(Transcribed page contents)
+-------+
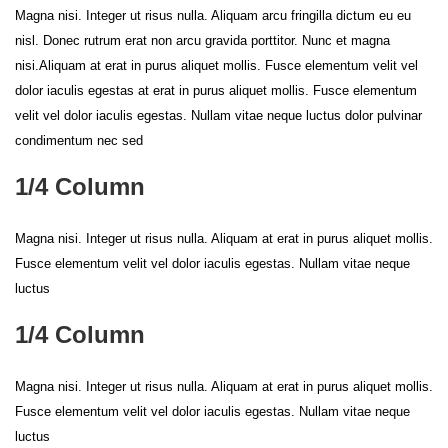
Magna nisi. Integer ut risus nulla. Aliquam arcu fringilla dictum eu eu
nisl. Donec rutrum erat non arcu gravida porttitor. Nunc et magna
nisi.Aliquam at erat in purus aliquet mollis. Fusce elementum velit vel
dolor iaculis egestas at erat in purus aliquet mollis. Fusce elementum
velit vel dolor iaculis egestas. Nullam vitae neque luctus dolor pulvinar
condimentum nec sed
1/4 Column
Magna nisi. Integer ut risus nulla. Aliquam at erat in purus aliquet mollis.
Fusce elementum velit vel dolor iaculis egestas. Nullam vitae neque
luctus
1/4 Column
Magna nisi. Integer ut risus nulla. Aliquam at erat in purus aliquet mollis.
Fusce elementum velit vel dolor iaculis egestas. Nullam vitae neque
luctus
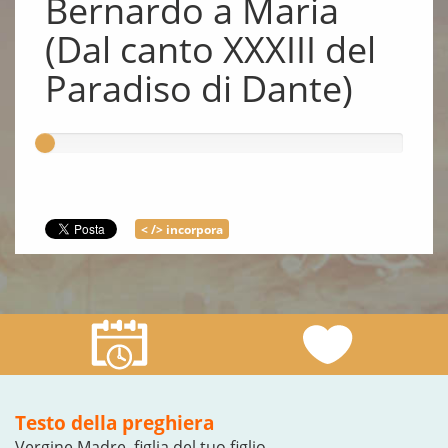
Bernardo a Maria
(Dal canto XXXIII del
Paradiso di Dante)
< /> incorpora
Testo della preghiera
Vergine Madre, figlia del tuo figlio,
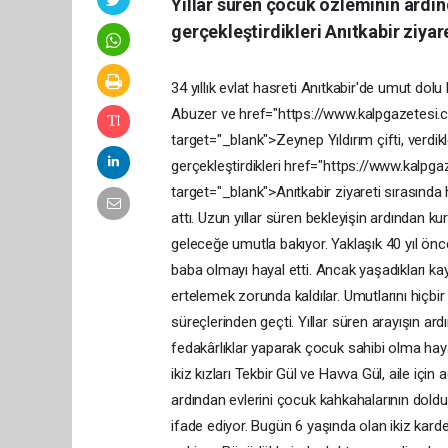
Yıllar süren çocuk özleminin ardınd
gerçekleştirdikleri Anıtkabir ziyar
34
yıllık
evlat
hasreti
Anıtkabir'de
umut
dolu
Abuzer
ve
href="https://www.kalpgazetes
target="_blank">Zeynep
Yıldırım
çifti,
verdik
gerçekleştirdikleri
href="https://www.kalpga
target="_blank">Anıtkabir
ziyareti
sırasında
attı.
Uzun
yıllar
süren
bekleyişin
ardından
kur
geleceğe
umutla
bakıyor.
Yaklaşık
40
yıl
ön
baba
olmayı
hayal
etti.
Ancak
yaşadıkları
ka
ertelemek
zorunda
kaldılar.
Umutlarını
hiçbi
süreçlerinden
geçti.
Yıllar
süren
arayışın
ard
fedakârlıklar
yaparak
çocuk
sahibi
olma
hay
ikiz
kızları
Tekbir
Gül
ve
Havva
Gül,
aile
için
a
ardından
evlerini
çocuk
kahkahalarının
dold
ifade
ediyor.
Bugün
6
yaşında
olan
ikiz
kard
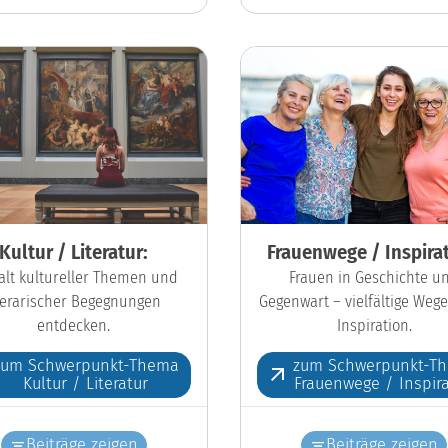
Kultur / Literatur:
Frauenwege / Inspirat
falt kultureller Themen und
Frauen in Geschichte u
iterarischer Begegnungen
Gegenwart – vielfältige Wege
entdecken.
Inspiration.
zum Schwerpunkt-Thema
zum Schwerpunkt-T
Kultur / Literatur
Frauenwege / Inspira
Beiträge zeigen
Beiträge zeigen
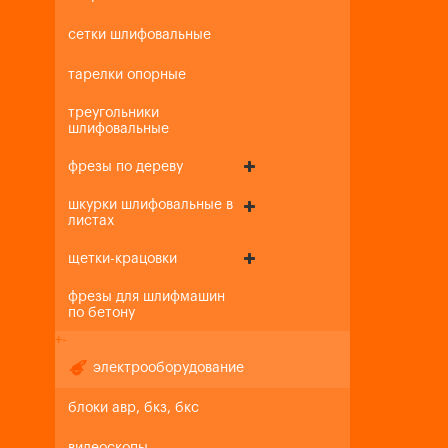
сетки шлифовальные
тарелки опорные
треугольники
шлифовальные
фрезы по дереву
шкурки шлифовальные в
листах
щетки-крацовки
фрезы для шлифмашин
по бетону
+
-
электрооборудование
блоки авр, бкз, бкс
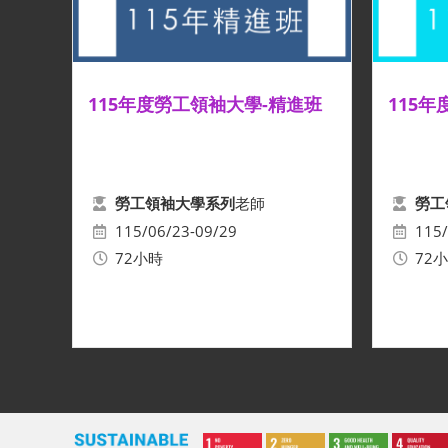
115年度勞工領袖大學-精進班
115
老師
勞工領袖大學系列
勞工
115/06/23-09/29
115/
72小時
72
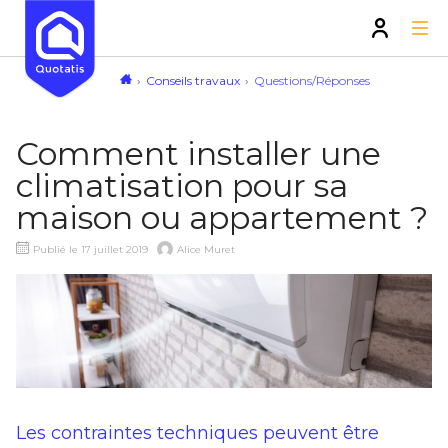
Conseils travaux
Questions/Réponses
Comment installer une
climatisation pour sa
maison ou appartement ?
Publié le 17 juillet 2019
Alice Muret
Les contraintes techniques peuvent être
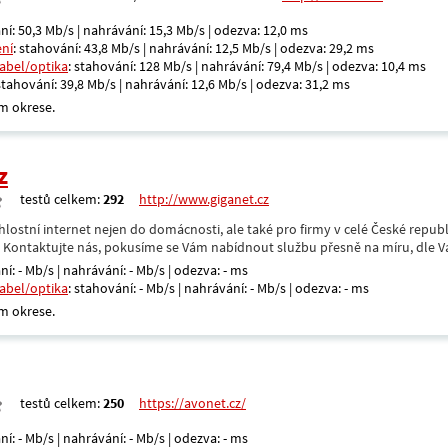
ní: 50,3 Mb/s | nahrávání: 15,3 Mb/s | odezva: 12,0 ms
ení
: stahování: 43,8 Mb/s | nahrávání: 12,5 Mb/s | odezva: 29,2 ms
kabel/optika
: stahování: 128 Mb/s | nahrávání: 79,4 Mb/s | odezva: 10,4 ms
 stahování: 39,8 Mb/s | nahrávání: 12,6 Mb/s | odezva: 31,2 ms
m okrese.
z
testů celkem:
292
http://www.giganet.cz
hlostní internet nejen do domácnosti, ale také pro firmy v celé České repub
. Kontaktujte nás, pokusíme se Vám nabídnout službu přesně na míru, dle V
ní: - Mb/s | nahrávání: - Mb/s | odezva: - ms
kabel/optika
: stahování: - Mb/s | nahrávání: - Mb/s | odezva: - ms
m okrese.
testů celkem:
250
https://avonet.cz/
ní: - Mb/s | nahrávání: - Mb/s | odezva: - ms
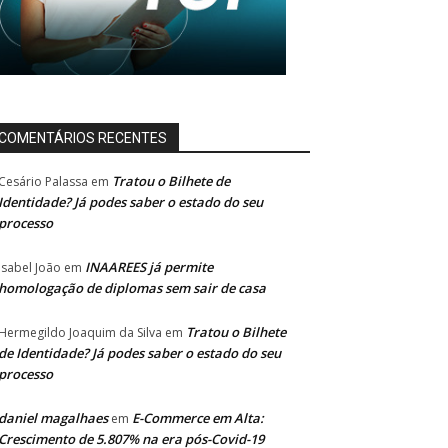
COMENTÁRIOS RECENTES
Tratou o Bilhete de
Cesário Palassa
em
Identidade? Já podes saber o estado do seu
processo
INAAREES já permite
Isabel João
em
homologação de diplomas sem sair de casa
Tratou o Bilhete
Hermegildo Joaquim da Silva
em
de Identidade? Já podes saber o estado do seu
processo
daniel magalhaes
E-Commerce em Alta:
em
Crescimento de 5.807% na era pós-Covid-19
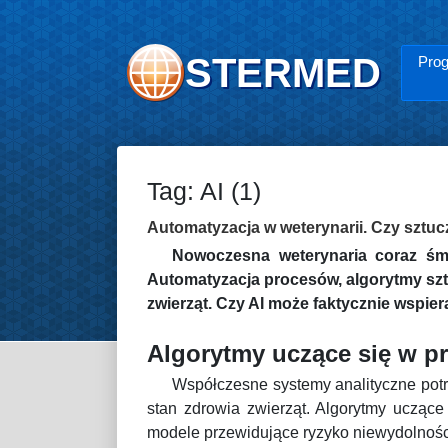
STERMED
Prog
Tag: AI (1)
Automatyzacja w weterynarii. Czy sztuc
Nowoczesna weterynaria coraz śmi
Automatyzacja procesów, algorytmy sztu
zwierząt. Czy AI może faktycznie wspie
Algorytmy uczące się w p
Współczesne systemy analityczne potr
stan zdrowia zwierząt. Algorytmy uczące
modele przewidujące ryzyko niewydolności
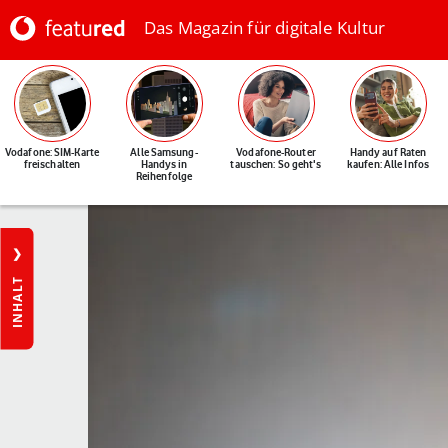
Das Magazin für digitale Kultur
Vodafone: SIM-Karte
Alle Samsung-
Vodafone-Router
Handy auf Raten
freischalten
Handys in
tauschen: So geht's
kaufen: Alle Infos
Reihenfolge
INHALT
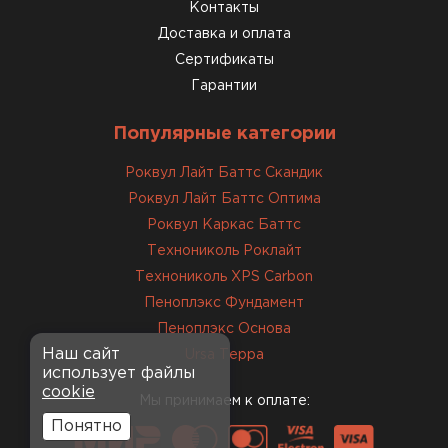
консультанты помогли с
Контакты
выбором и всё подробно
Доставка и оплата
объяснили. С монтажом
Сертификаты
справился сам!
Гарантии
Михайлов
Популярные категории
Андрей
21.10.2024
Роквул Лайт Баттс Скандик
Роквул Лайт Баттс Оптима
Искал определённый
Роквул Каркас Баттс
утеплитель для гаража, чтобы
Технониколь Роклайт
обеспечить и теплоизоляцию, и
Технониколь XPS Carbon
шумоизоляцию. Оперативно
Пеноплэкс Фундамент
проконсультировали, спасибо
менеджерам. Остановил свой
Пеноплэкс Основа
выбор на утеплителе Роквул.
Наш сайт
Ursa Терра
использует файлы
Этот материал был в наличии
cookie
на разных складах, и доставку
Мы принимаем к оплате:
сделали уже на второй день.
Понятно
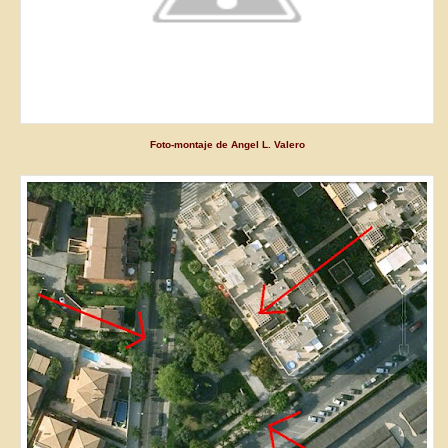
Foto-montaje de Angel L. Valero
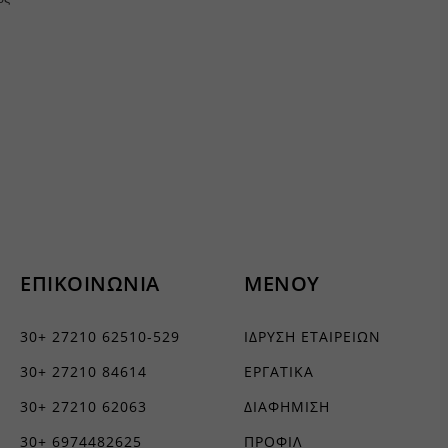
ΕΠΙΚΟΙΝΩΝΙΑ
ΜΕΝΟΥ
30+ 27210 62510-529
ΙΔΡΥΣΗ ΕΤΑΙΡΕΙΩΝ
30+ 27210 84614
ΕΡΓΑΤΙΚΑ
30+ 27210 62063
ΔΙΑΦΗΜΙΣΗ
30+ 6974482625
ΠΡΟΦΙΛ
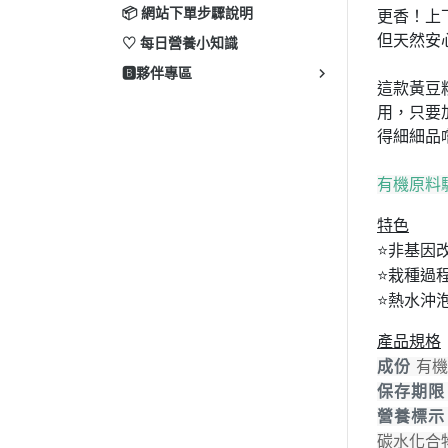
📦 網站下單步驟說明
更香！上
但天然安
♡ 每日營養小知識
🅱️夥伴專區
這款黃豆
用，只要
得細細品
有機原料驗證
特色
⭐非基因
⭐
栽種過
⭐
熱水沖
產品規格
成份
有機
保存期
營養標
碳水化合物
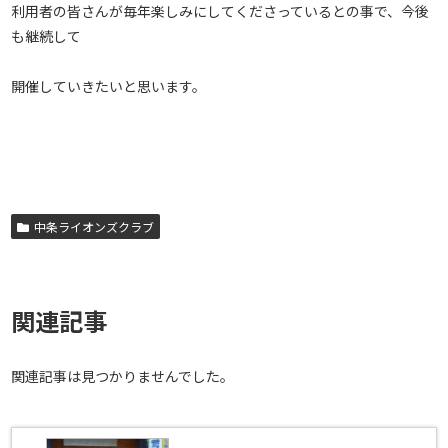
利用者の皆さんが毎年楽しみにしてくださっているとの事で、今後
も継続して
開催していきたいと思います。
中条ライオンズクラブ
関連記事
関連記事は見つかりませんでした。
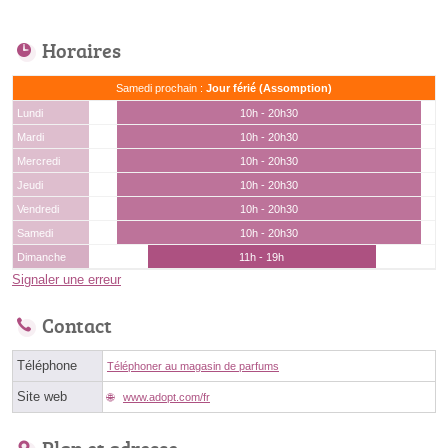
Horaires
Samedi prochain :
Jour férié (Assomption)
Lundi
10h - 20h30
Mardi
10h - 20h30
Mercredi
10h - 20h30
Jeudi
10h - 20h30
Vendredi
10h - 20h30
Samedi
10h - 20h30
Dimanche
11h - 19h
Signaler une erreur
Contact
Téléphone
Téléphoner au magasin de parfums
Site web
www.adopt.com/fr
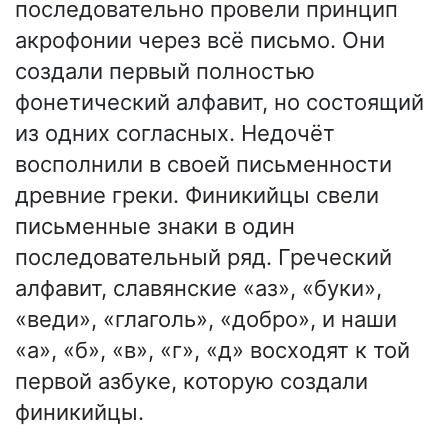
последовательно провели принцип
акрофонии через всё письмо. Они
создали первый полностью
фонетический алфавит, но состоящий
из одних согласных. Недочёт
восполнили в своей письменности
древние греки. Финикийцы свели
письменные знаки в один
последовательный ряд. Греческий
алфавит, славянские «аз», «буки»,
«веди», «глаголь», «добро», и наши
«а», «б», «в», «г», «д» восходят к той
первой азбуке, которую создали
финикийцы.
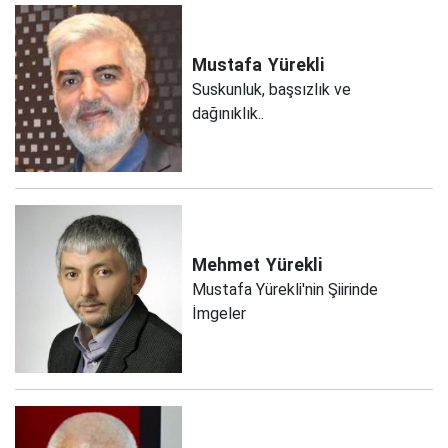
Mustafa
Yürekli
Suskunluk, başsızlık ve
dağınıklık..
Mehmet
Yürekli
Mustafa Yürekli'nin Şiirinde
İmgeler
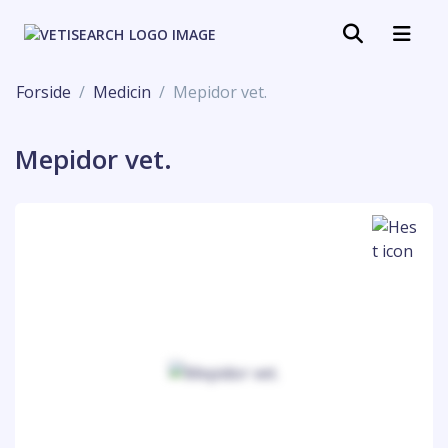
Forside
Medicin
Mepidor vet.
Mepidor vet.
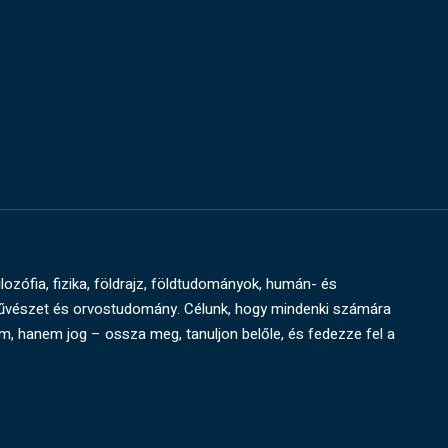
ilozófia, fizika, földrajz, földtudományok, humán- és
művészet és orvostudomány. Célunk, hogy mindenki számára
um, hanem jog – ossza meg, tanuljon belőle, és fedezze fel a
+-------+
| Work required |
Transcribe the data word for word, with no images.

| Expected output |
Magna nisi. Integer ut risus nulla. Aliquam arcu fringilla dictum eu eu
nisl. Donec rutrum erat non arcu gravida porttitor. Nunc et magna
nisi.Aliquam at erat in purus aliquet mollis. Fusce elementum velit vel
dolor iaculis egestas at erat in purus aliquet mollis. Fusce elementum
velit vel dolor iaculis egestas. Nullam vitae neque luctus dolor pulvinar
condimentum nec sed
1/4 Column
Magna nisi. Integer ut risus nulla. Aliquam at erat in purus aliquet mollis.
Fusce elementum velit vel dolor iaculis egestas. Nullam vitae neque
luctus
1/4 Column
Magna nisi. Integer ut risus nulla. Aliquam at erat in purus aliquet mollis.
Fusce elementum velit vel dolor iaculis egestas. Nullam vitae neque
luctus
Bernardo a Maria
(Dal canto XXXIII del
Paradiso di Dante)
< /> incorpora
Testo della preghiera
Vergine Madre, figlia del tuo figlio,
Yıllar süren çocuk özleminin ardınd
gerçekleştirdikleri Anıtkabir ziyar
34
yıllık
evlat
hasreti
Anıtkabir'de
umut
dolu
Abuzer
ve
href="https://www.kalpgazetes
target="_blank">Zeynep
Yıldırım
çifti,
verdik
gerçekleştirdikleri
href="https://www.kalpga
target="_blank">Anıtkabir
ziyareti
sırasında
attı.
Uzun
yıllar
süren
bekleyişin
ardından
kur
geleceğe
umutla
bakıyor.
Yaklaşık
40
yıl
ön
baba
olmayı
hayal
etti.
Ancak
yaşadıkları
ka
ertelemek
zorunda
kaldılar.
Umutlarını
hiçbi
süreçlerinden
geçti.
Yıllar
süren
arayışın
ard
fedakârlıklar
yaparak
çocuk
sahibi
olma
hay
ikiz
kızları
Tekbir
Gül
ve
Havva
Gül,
aile
için
a
ardından
evlerini
çocuk
kahkahalarının
dold
ifade
ediyor.
Bugün
6
yaşında
olan
ikiz
kard
Kultur / Literatur:
Frauenwege / Inspirat
falt kultureller Themen und
Frauen in Geschichte u
iterarischer Begegnungen
Gegenwart – vielfältige Wege
entdecken.
Inspiration.
zum Schwerpunkt-Thema
zum Schwerpunkt-T
Kultur / Literatur
Frauenwege / Inspira
Beiträge zeigen
Beiträge zeigen
сетки шлифовальные
тарелки опорные
треугольники
шлифовальные
фрезы по дереву
шкурки шлифовальные в
листах
щетки-крацовки
фрезы для шлифмашин
по бетону
+
-
электрооборудование
блоки авр, бкз, бкс
115年度勞工領袖大學-精進班
115
老師
勞工領袖大學系列
勞工
115/06/23-09/29
115/
72小時
72
Conseils travaux
Questions/Réponses
Comment installer une
climatisation pour sa
maison ou appartement ?
Publié le 17 juillet 2019
Alice Muret
Les contraintes techniques peuvent être
ní: 50,3 Mb/s | nahrávání: 15,3 Mb/s | odezva: 12,0 ms
ení
: stahování: 43,8 Mb/s | nahrávání: 12,5 Mb/s | odezva: 29,2 ms
kabel/optika
: stahování: 128 Mb/s | nahrávání: 79,4 Mb/s | odezva: 10,4 ms
 stahování: 39,8 Mb/s | nahrávání: 12,6 Mb/s | odezva: 31,2 ms
m okrese.
z
testů celkem:
292
http://www.giganet.cz
hlostní internet nejen do domácnosti, ale také pro firmy v celé České repub
. Kontaktujte nás, pokusíme se Vám nabídnout službu přesně na míru, dle V
ní: - Mb/s | nahrávání: - Mb/s | odezva: - ms
kabel/optika
: stahování: - Mb/s | nahrávání: - Mb/s | odezva: - ms
m okrese.
testů celkem:
250
https://avonet.cz/
ní: - Mb/s | nahrávání: - Mb/s | odezva: - ms
COMENTÁRIOS RECENTES
Tratou o Bilhete de
Cesário Palassa
em
Identidade? Já podes saber o estado do seu
processo
INAAREES já permite
Isabel João
em
homologação de diplomas sem sair de casa
Tratou o Bilhete
Hermegildo Joaquim da Silva
em
de Identidade? Já podes saber o estado do seu
processo
daniel magalhaes
E-Commerce em Alta:
em
Crescimento de 5.807% na era pós-Covid-19
STERMED
Prog
Tag: AI (1)
Automatyzacja w weterynarii. Czy sztuc
Nowoczesna weterynaria coraz śmi
Automatyzacja procesów, algorytmy sztu
zwierząt. Czy AI może faktycznie wspie
Algorytmy uczące się w p
Współczesne systemy analityczne potr
stan zdrowia zwierząt. Algorytmy uczące
modele przewidujące ryzyko niewydolności
Das Magazin für digitale Kultur
Vodafone: SIM-Karte
Alle Samsung-
Vodafone-Router
Handy auf Raten
freischalten
Handys in
tauschen: So geht's
kaufen: Alle Infos
Reihenfolge
INHALT
консультанты помогли с
Контакты
выбором и всё подробно
Доставка и оплата
объяснили. С монтажом
Сертификаты
справился сам!
Гарантии
Михайлов
Популярные категории
Андрей
21.10.2024
Роквул Лайт Баттс Скандик
Роквул Лайт Баттс Оптима
Искал определённый
Роквул Каркас Баттс
утеплитель для гаража, чтобы
Технониколь Роклайт
обеспечить и теплоизоляцию, и
Технониколь XPS Carbon
шумоизоляцию. Оперативно
Пеноплэкс Фундамент
проконсультировали, спасибо
менеджерам. Остановил свой
Пеноплэкс Основа
выбор на утеплителе Роквул.
Наш сайт
Ursa Терра
использует файлы
Этот материал был в наличии
cookie
на разных складах, и доставку
Мы принимаем к оплате:
сделали уже на второй день.
Понятно
Foto-montaje de Angel L. Valero
ΕΠΙΚΟΙΝΩΝΙΑ
ΜΕΝΟΥ
30+ 27210 62510-529
ΙΔΡΥΣΗ ΕΤΑΙΡΕΙΩΝ
30+ 27210 84614
ΕΡΓΑΤΙΚΑ
30+ 27210 62063
ΔΙΑΦΗΜΙΣΗ
30+ 6974482625
ΠΡΟΦΙΛ
📦 網站下單步驟說明
更香！上
但天然安
♡ 每日營養小知識
🅱️夥伴專區
這款黃豆
用，只要
得細細品
有機原料驗證
特色
⭐非基因
⭐
栽種過
⭐
熱水沖
產品規格
成份
有機
保存期
營養標
碳水化合物
利用者の皆さんが毎年楽しみにしてくださっているとの事で、今後
も継続して
開催していきたいと思います。
中条ライオンズクラブ
関連記事
関連記事は見つかりませんでした。
Horaires
Samedi prochain :
Jour férié (Assomption)
Lundi
10h - 20h30
Mardi
10h - 20h30
Mercredi
10h - 20h30
Jeudi
10h - 20h30
Vendredi
10h - 20h30
Samedi
10h - 20h30
Dimanche
11h - 19h
Signaler une erreur
Contact
Téléphone
Téléphoner au magasin de parfums
Site web
www.adopt.com/fr
последовательно провели принцип
акрофонии через всё письмо. Они
создали первый полностью
фонетический алфавит, но состоящий
из одних согласных. Недочёт
восполнили в своей письменности
древние греки. Финикийцы свели
письменные знаки в один
последовательный ряд. Греческий
алфавит, славянские «аз», «буки»,
«веди», «глаголь», «добро», и наши
«а», «б», «в», «г», «д» восходят к той
первой азбуке, которую создали
финикийцы.
Mustafa
Yürekli
Suskunluk, başsızlık ve
dağınıklık..
Mehmet
Yürekli
Mustafa Yürekli'nin Şiirinde
İmgeler
Forside
Medicin
Mepidor vet.
Mepidor vet.
ilozófia, fizika, földrajz, földtudományok, humán- és
művészet és orvostudomány. Célunk, hogy mindenki számára
um, hanem jog – ossza meg, tanuljon belőle, és fedezze fel a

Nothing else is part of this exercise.